We cannot find in such evidence the misconduct or irregularity sufficient to throw out the vote of the entire precinct. Of course, the voting of the absent-voters’ ballots prior to closing was irregular, but it seems to have been done by one democratic and one republican judge, and no complaint is made that they were not cast correctly. Contestant argues that by voting the absent-voters’ ballots at noon “They got a peek at how the election was going and then the Republican Voters rushed in a ‘worker’ to electioneer in the beer tavern across the hall from the Polls.” We cannot agree with either the surmise or the conclusion in this argument. It is a little absurd to believe anyone could tell from these twelve absent-voters’ ballots “how the election was going” in a precinct where 818 votes were cast. And the only activity of the “worker” who was “rushed in” is the single incident where incumbent’s relative solicited a vote from one who had already voted. Such evidence is wholly insufficient to establish misconduct on the part of the election judges “sufficient to change the result” within the provisions of section 981 (1), Code of 1939. Brooks v. Fay, 206 Iowa 845, 220 N. W. 30.

II. Contestant next argues that the trial court erred in refusing to admit in evidence the tallies on certain voting machines used in the election. Here again we find a reference statute making chapter 43, governing the use of voting machines, applicable to other election-law provisions. (See section 926.) Section 985 gives either party the right “in open session of the court * * * to have the ballots opened, and all errors of the judges in counting or refusing to count ballots corrected * * Adapting the right here granted to a contested election where voting machines are used would, we feel, grant either party the right to open all the machines in court if there was a sufficient-showing that the machines were still locked and sealed and had been preserved in a manner that would preclude reasonable *55 likelihood of tampering therewith. The trial court was of this opinion and it based its ruling excluding the machines upon the ground that there was not a sufficient showing that the machines were properly preserved as required by law. The evidence showed that the machines were owned by Scott county, and, after the election and before the trial in the district court, forty-five of the seventy-seven voting machines which were used in the city election were turned back to the county auditor for use in the June 1942 primary election.
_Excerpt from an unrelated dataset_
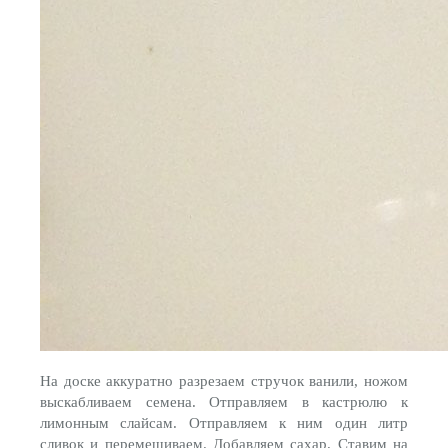
На доске аккуратно разрезаем стручок ванили, ножом
выскабливаем семена. Отправляем в кастрюлю к
лимонным слайсам. Отправляем к ним один литр
сливок и перемешиваем. Добавляем сахар. Ставим на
These machines were all opened and turned back to zero and, of course, contained no record of the votes east for either contestant or incumbent in the earlier city election. In the case of In re Election Contest v. Gray, 221 Iowa 145, 146, 264 N. W. 919, 920, we stated, with respect to the admissibility of ballots in an election contest:

“There are some fundamentals controlling the questions involved that have been fully'disposed of in this state. First, the burden of proof is upon the contestant to show the proper preservation of the ballots. Davenport v. Olerich, 104 Iowa 194, 73 N. W. 603; Doak v. Briggs, 139 Iowa 520, 116 N. W. 114; Matzdorff v. Thompson, 217 Iowa 961, 251 N. W. 867. Second, the official canvass is controlling except when the ballots themselves are admissible in evidence to overthrow the same. De Long v. Brown, 113 Iowa 370, 85 N. W. 624; Brown v. Crosson, 115 Iowa 256, 88 N. W. 366.

“If the ballots have not been properly preserved they are not admissible in the contest court, nor in the district court. We have pronounced this rule so often in numerous cases that it is necessary only to refer to the first case, Furguson v. Henry, 95 Iowa 439, 64 N. W. 292, and to the last case, Traeger v. Meskel, 217 Iowa 970, 252 N. W.